• Activity: The lines to find are those in the entries that hold the word "APERTURE"; copy every one of them.

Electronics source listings
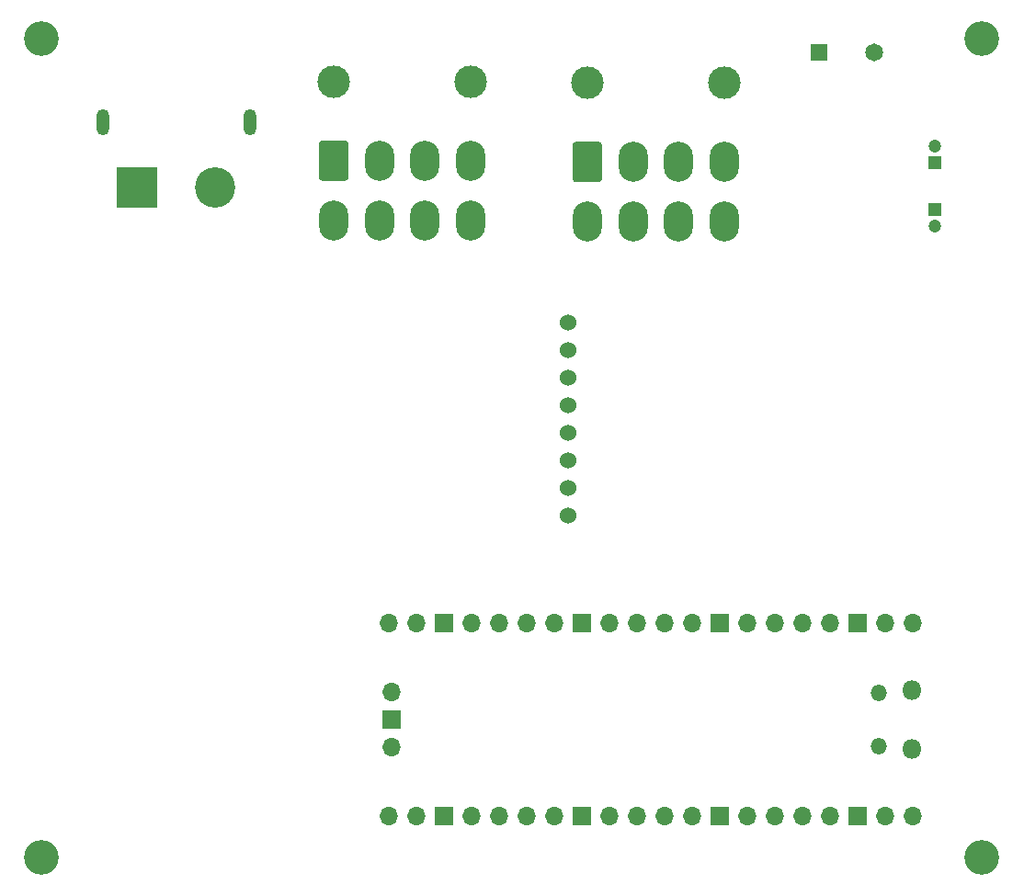
<source format=gbr>
%TF.GenerationSoftware,KiCad,Pcbnew,(5.1.10-1-10_14)*%
%TF.CreationDate,2021-10-18T16:54:11-04:00*%
%TF.ProjectId,ISAAC,49534141-432e-46b6-9963-61645f706362,rev?*%
%TF.SameCoordinates,Original*%
%TF.FileFunction,Soldermask,Bot*%
%TF.FilePolarity,Negative*%
%FSLAX46Y46*%
G04 Gerber Fmt 4.6, Leading zero omitted, Abs format (unit mm)*
G04 Created by KiCad (PCBNEW (5.1.10-1-10_14)) date 2021-10-18 16:54:11*
%MOMM*%
%LPD*%
G01*
G04 APERTURE LIST*
%ADD10C,3.200000*%
%ADD11C,1.200000*%
%ADD12R,1.200000X1.200000*%
%ADD13O,1.700000X1.700000*%
%ADD14R,1.700000X1.700000*%
%ADD15O,1.500000X1.500000*%
%ADD16O,1.800000X1.800000*%
%ADD17C,1.524000*%
%ADD18O,1.200000X2.400000*%
%ADD19C,3.716000*%
%ADD20R,3.716000X3.716000*%
%ADD21C,1.650000*%
%ADD22R,1.650000X1.650000*%
%ADD23C,3.000000*%
%ADD24O,2.700000X3.700000*%
G04 APERTURE END LIST*
D10*
%TO.C,H4*%
X159512000Y-123698000D03*
%TD*%
%TO.C,H3*%
X72898000Y-48260000D03*
%TD*%
%TO.C,H2*%
X159512000Y-48260000D03*
%TD*%
%TO.C,H1*%
X72898000Y-123698000D03*
%TD*%
D11*
%TO.C,C2*%
X155194000Y-58190000D03*
D12*
X155194000Y-59690000D03*
%TD*%
D11*
%TO.C,C1*%
X155194000Y-65508000D03*
D12*
X155194000Y-64008000D03*
%TD*%
D13*
%TO.C,e1*%
X105132000Y-113538000D03*
D14*
X105132000Y-110998000D03*
D13*
X105132000Y-108458000D03*
D15*
X150002000Y-113423000D03*
X150002000Y-108573000D03*
D16*
X153032000Y-113723000D03*
X153032000Y-108273000D03*
D13*
X153162000Y-119888000D03*
X150622000Y-119888000D03*
D14*
X148082000Y-119888000D03*
D13*
X145542000Y-119888000D03*
X143002000Y-119888000D03*
X140462000Y-119888000D03*
X137922000Y-119888000D03*
D14*
X135382000Y-119888000D03*
D13*
X132842000Y-119888000D03*
X130302000Y-119888000D03*
X127762000Y-119888000D03*
X125222000Y-119888000D03*
D14*
X122682000Y-119888000D03*
D13*
X120142000Y-119888000D03*
X117602000Y-119888000D03*
X115062000Y-119888000D03*
X112522000Y-119888000D03*
D14*
X109982000Y-119888000D03*
D13*
X107442000Y-119888000D03*
X104902000Y-119888000D03*
X104902000Y-102108000D03*
X107442000Y-102108000D03*
D14*
X109982000Y-102108000D03*
D13*
X112522000Y-102108000D03*
X115062000Y-102108000D03*
X117602000Y-102108000D03*
X120142000Y-102108000D03*
D14*
X122682000Y-102108000D03*
D13*
X125222000Y-102108000D03*
X127762000Y-102108000D03*
X130302000Y-102108000D03*
X132842000Y-102108000D03*
D14*
X135382000Y-102108000D03*
D13*
X137922000Y-102108000D03*
X140462000Y-102108000D03*
X143002000Y-102108000D03*
X145542000Y-102108000D03*
D14*
X148082000Y-102108000D03*
D13*
X150622000Y-102108000D03*
X153162000Y-102108000D03*
%TD*%
D17*
%TO.C,U6*%
X121412000Y-74422000D03*
X121412000Y-76962000D03*
X121412000Y-79502000D03*
X121412000Y-82042000D03*
X121412000Y-84582000D03*
X121412000Y-87122000D03*
X121412000Y-89662000D03*
X121412000Y-92202000D03*
%TD*%
D18*
%TO.C,J4*%
X92043200Y-55981600D03*
X78543200Y-55981600D03*
D19*
X88893200Y-61981600D03*
D20*
X81693200Y-61981600D03*
%TD*%
D21*
%TO.C,J3*%
X149606000Y-49530000D03*
D22*
X144526000Y-49530000D03*
%TD*%
D23*
%TO.C,J2*%
X135746600Y-52339200D03*
X123146600Y-52339200D03*
D24*
X135746600Y-65139200D03*
X131546600Y-65139200D03*
X127346600Y-65139200D03*
X123146600Y-65139200D03*
X135746600Y-59639200D03*
X131546600Y-59639200D03*
X127346600Y-59639200D03*
G36*
G01*
X121796600Y-61239199D02*
X121796600Y-58039201D01*
G75*
G02*
X122046601Y-57789200I250001J0D01*
G01*
X124246599Y-57789200D01*
G75*
G02*
X124496600Y-58039201I0J-250001D01*
G01*
X124496600Y-61239199D01*
G75*
G02*
X124246599Y-61489200I-250001J0D01*
G01*
X122046601Y-61489200D01*
G75*
G02*
X121796600Y-61239199I0J250001D01*
G01*
G37*
%TD*%
D23*
%TO.C,J1*%
X112378600Y-52212200D03*
X99778600Y-52212200D03*
D24*
X112378600Y-65012200D03*
X108178600Y-65012200D03*
X103978600Y-65012200D03*
X99778600Y-65012200D03*
X112378600Y-59512200D03*
X108178600Y-59512200D03*
X103978600Y-59512200D03*
G36*
G01*
X98428600Y-61112199D02*
X98428600Y-57912201D01*
G75*
G02*
X98678601Y-57662200I250001J0D01*
G01*
X100878599Y-57662200D01*
G75*
G02*
X101128600Y-57912201I0J-250001D01*
G01*
X101128600Y-61112199D01*
G75*
G02*
X100878599Y-61362200I-250001J0D01*
G01*
X98678601Y-61362200D01*
G75*
G02*
X98428600Y-61112199I0J250001D01*
G01*
G37*
%TD*%
M02*

</source>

• Output of the task:
G04 APERTURE LIST*
G04 APERTURE END LIST*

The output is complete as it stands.